■ **Problem to solve**: Write out exactly, please, every line from the beginning of the entries to the line holding "frequent reasons for", and no pictures.

Dataset entries:
=======

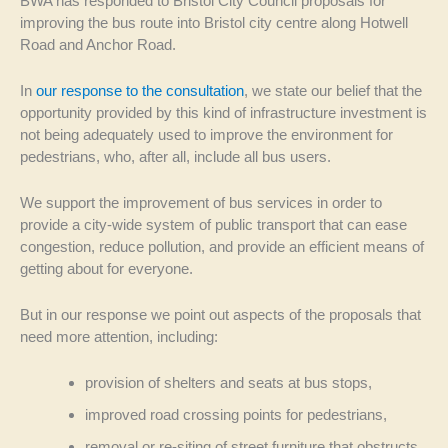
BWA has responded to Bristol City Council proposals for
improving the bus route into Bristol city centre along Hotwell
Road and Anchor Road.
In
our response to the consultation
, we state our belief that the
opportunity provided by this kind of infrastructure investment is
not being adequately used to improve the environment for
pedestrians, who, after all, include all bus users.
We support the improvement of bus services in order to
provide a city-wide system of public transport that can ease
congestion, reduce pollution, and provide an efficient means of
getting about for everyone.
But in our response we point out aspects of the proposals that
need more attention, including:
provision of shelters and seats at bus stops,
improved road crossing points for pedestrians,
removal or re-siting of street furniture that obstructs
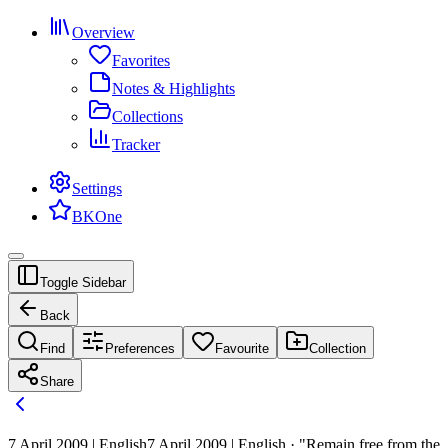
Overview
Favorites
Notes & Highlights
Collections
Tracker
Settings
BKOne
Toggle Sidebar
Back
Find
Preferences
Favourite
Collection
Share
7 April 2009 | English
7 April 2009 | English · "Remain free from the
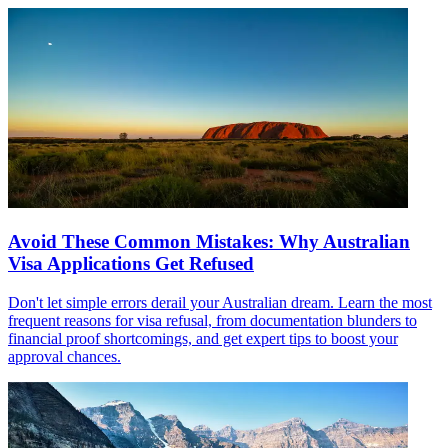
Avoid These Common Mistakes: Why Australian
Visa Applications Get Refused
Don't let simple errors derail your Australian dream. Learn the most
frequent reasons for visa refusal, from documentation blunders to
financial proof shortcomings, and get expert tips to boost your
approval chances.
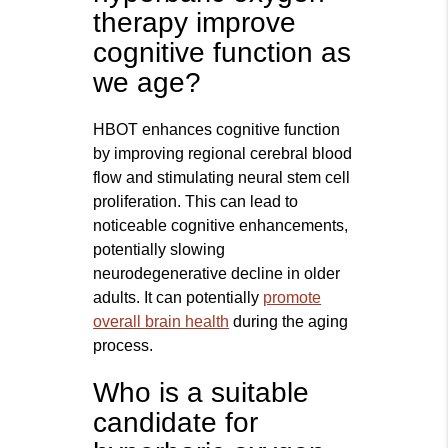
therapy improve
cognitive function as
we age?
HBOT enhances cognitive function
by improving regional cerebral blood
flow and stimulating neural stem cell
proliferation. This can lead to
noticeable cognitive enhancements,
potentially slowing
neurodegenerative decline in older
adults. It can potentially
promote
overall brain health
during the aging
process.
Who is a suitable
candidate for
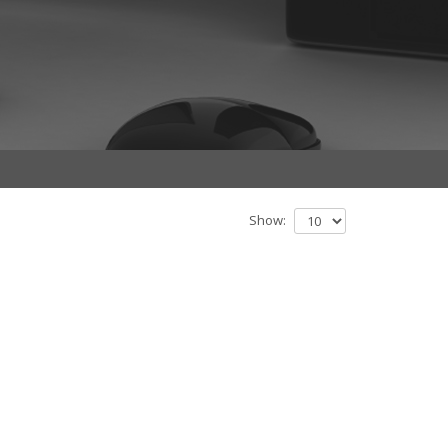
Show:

=======

■ **Response area**:
BWA has responded to Bristol City Council proposals for
improving the bus route into Bristol city centre along Hotwell
Road and Anchor Road.
In
our response to the consultation
, we state our belief that the
opportunity provided by this kind of infrastructure investment is
not being adequately used to improve the environment for
pedestrians, who, after all, include all bus users.
We support the improvement of bus services in order to
provide a city-wide system of public transport that can ease
congestion, reduce pollution, and provide an efficient means of
getting about for everyone.
But in our response we point out aspects of the proposals that
need more attention, including:
provision of shelters and seats at bus stops,
improved road crossing points for pedestrians,
removal or re-siting of street furniture that obstructs
Overview
Favorites
Notes & Highlights
Collections
Tracker
Settings
BKOne
Toggle Sidebar
Back
Find
Preferences
Favourite
Collection
Share
7 April 2009 | English
7 April 2009 | English · "Remain free from the
Avoid These Common Mistakes: Why Australian
Visa Applications Get Refused
Don't let simple errors derail your Australian dream. Learn the most
frequent reasons for visa refusal, from documentation blunders to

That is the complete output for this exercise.